* Work order A
Name every distinct username that appears as a post heading in the cigar forum thread, each listed once.
* Work order B
Carry on the cigar forum thread from the point where it stops.

* Document text
※

# I'm anxiously awaiting my first ISOMs



## Drew (Feb 6, 2007)

I made a post recently that I had an international student-friend that went home this weekend for some races and promised to bring back some Cohibas. I saw him today and said he made it back! Dunno what exactly he brought back, I'll have to check it out and inspect authenticity but I'm pretty sure he's got the legit stuff. Can't wait, now if my darn humi gets here already!


:ss :dr


----------



## LiteHedded (Apr 10, 2005)

the waiting is the hardest part
hopfully they don't come in a glass top box


----------



## donp (Mar 5, 2006)

LiteHedded said:


> the waiting is the hardest part
> hopfully they don't come in a glass top box


Oooh!! Don't jinx it!


----------



## Da Klugs (Jan 8, 2005)

Good thing his brothers, girlfriends sisters maid know that guys whos neighbor works in the XXXX factory. 

Price is usually a good giveaway on things being right or not.


----------



## Ermo (Jun 3, 2006)

My friend has relatives in Kuwait and he just got back from there. He was all happy cuz he bought a box of Monte tubos at the duty free in the Kuwaiti airport. He offered me one, I took a few hits and knew it was fake. 

Of course he didn't believe me "cuz they're so smooth", I cut it open Wilkey-Wong style and there was a stem the size of a chopstick in the middle.

Beware.


----------



## Ermo (Jun 3, 2006)

Da Klugs said:


> Price is usually a good giveaway on things being right or not.


Belive it or not my friend paid 69 Kuwaiti Dinar, which is around $250.


----------



## LasciviousXXX (Oct 12, 2004)

Da Klugs said:


> Good thing his brothers, girlfriends sisters maid know that guys whos neighbor works in the XXXX factory.


Yeah she does work at my house.... she's pretty hot


----------



## Drew (Feb 6, 2007)

I'm pretty sure these will be legit but I won't know till I see them. His family is very wealthy, wherever he's from, I can't remember! Somewhere in South or Central America I believe, he flew home this weekend to drive his racecar for the season opener.


----------



## Drew (Feb 6, 2007)

Assuming he has what he said he was going to get (Cohiba V) what's a reasonable price to pay? Not sure if I'm going to have to pay, but if I do I don't want to get ripped.


----------



## Blueface (May 28, 2005)

Drew said:


> Assuming he has what he said he was going to get (Cohiba V) what's a reasonable price to pay? Not sure if I'm going to have to pay, but if I do I don't want to get ripped.


A. If a friend, should not rip you off so I wouldn't worry about it.
B. If Cohiba Siglo V is what you are getting and price is a concern, that might end up being a problem for you.


----------



## Drew (Feb 6, 2007)

Blueface said:


> A. If a friend, should not rip you off so I wouldn't worry about it.
> B. If Cohiba Siglo V is what you are getting and price is a concern, that might end up being a problem for you.


I'm going to buy at least one no matter what, but I want a general range so I know what to expect and have cash ready.


----------



## LeafHog (Feb 11, 2004)

※

* Given data
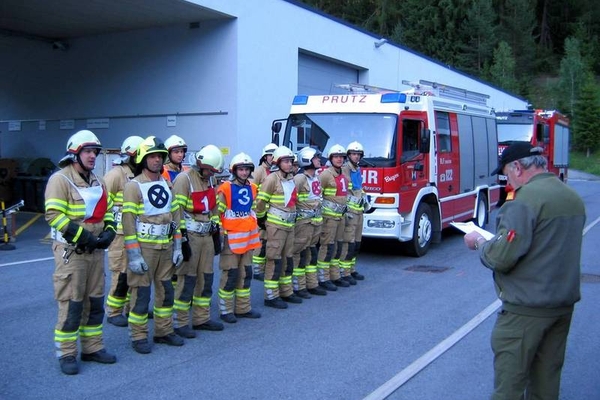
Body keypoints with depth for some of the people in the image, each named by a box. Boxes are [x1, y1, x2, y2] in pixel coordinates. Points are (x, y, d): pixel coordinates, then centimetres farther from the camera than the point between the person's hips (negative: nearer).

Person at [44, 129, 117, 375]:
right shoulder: (60, 179, -10)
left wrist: (109, 231, -1)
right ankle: (66, 354, 9)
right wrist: (83, 237, -21)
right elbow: (54, 215, -18)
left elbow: (108, 210, 18)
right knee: (71, 304, -3)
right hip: (71, 251, -7)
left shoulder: (96, 181, 15)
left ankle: (92, 348, 24)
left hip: (95, 251, 8)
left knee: (95, 302, 12)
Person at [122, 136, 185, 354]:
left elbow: (174, 216, 14)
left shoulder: (167, 185, 11)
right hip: (144, 247, -6)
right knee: (141, 293, 0)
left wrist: (177, 247, 10)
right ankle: (138, 337, 12)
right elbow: (128, 221, -13)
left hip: (166, 247, 6)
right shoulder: (134, 186, -8)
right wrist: (133, 254, -17)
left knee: (166, 291, 13)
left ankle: (164, 331, 26)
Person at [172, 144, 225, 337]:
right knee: (187, 280, -4)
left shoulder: (210, 180, 13)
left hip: (206, 235, 8)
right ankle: (180, 323, 5)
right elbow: (177, 211, -16)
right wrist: (182, 240, -18)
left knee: (206, 278, 12)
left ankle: (201, 318, 23)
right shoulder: (184, 179, -12)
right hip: (190, 236, -8)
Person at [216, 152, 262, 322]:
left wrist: (256, 232, 20)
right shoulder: (226, 189, -10)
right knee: (230, 275, -2)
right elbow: (216, 212, -8)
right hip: (231, 237, -6)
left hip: (248, 236, 6)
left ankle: (243, 308, 23)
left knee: (246, 274, 12)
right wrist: (219, 235, -10)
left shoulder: (252, 188, 10)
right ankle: (226, 310, 10)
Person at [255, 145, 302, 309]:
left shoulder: (291, 178, 13)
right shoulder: (272, 178, -12)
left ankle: (286, 292, 25)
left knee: (288, 260, 14)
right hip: (275, 225, -8)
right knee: (274, 261, -4)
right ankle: (271, 297, 2)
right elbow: (261, 200, -12)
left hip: (289, 225, 8)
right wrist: (261, 219, -4)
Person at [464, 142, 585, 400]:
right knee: (547, 377, 18)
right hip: (565, 302, 9)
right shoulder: (572, 198, 9)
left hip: (527, 309, -9)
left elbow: (502, 257, -23)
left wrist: (479, 242, -3)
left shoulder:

※

* Exercise response A
Drew, LiteHedded, donp, Da Klugs, Ermo, LasciviousXXX, Blueface, LeafHog

* Exercise response B
Drew, the price is going to vary quite a bit depending on where your friend bought the cigars and whether or not he paid any taxes on them.

Feel free to pm me any questions, and if you want to bring the sticks by my office downtown I'll tell you whether or not they are legit.


----------



## carni (Jan 18, 2007)

If the friend has money then he probably won't rip you off. The catch 22 is the sticks are probably real but if he is from a bigger tourist laden city the price will be expensive. Your friend will charge anywhere from $15-$30 depending on the exact country, taxes, and tourist popularity.


----------



## Drew (Feb 6, 2007)

Wow. I think I did ok. Everything appeared legit but will probably have leafhog check them out eventually.

Ended up with (3) MC #4, (1) Cohiba Esplendidos, and (1) Cohiba Siglo VI for $40.

The VI was just in a tube with the Especiales box that had a legit serial, and the MC #4 had a serial beginning with AC. :dr


----------



## Ermo (Jun 3, 2006)

Drew said:


> and the MC #4 had a serial beginning with AC. :dr


Wouldn't that make it early 2000??

Hope its legit cause that would be nice!!


----------



## Drew (Feb 6, 2007)

Ermo said:


> Wouldn't that make it early 2000??
> 
> Hope its legit cause that would be nice!!


Everything appears so, they're all from his dad's personal collection...he didn't go out and buy them like I thought he was.

The price was pretty random because he doesn't know much about the Cohibas but he said he'd sell the MC#4 for $6 a piece. I'll be going back for more eventually.


----------



## RPB67 (Mar 26, 2005)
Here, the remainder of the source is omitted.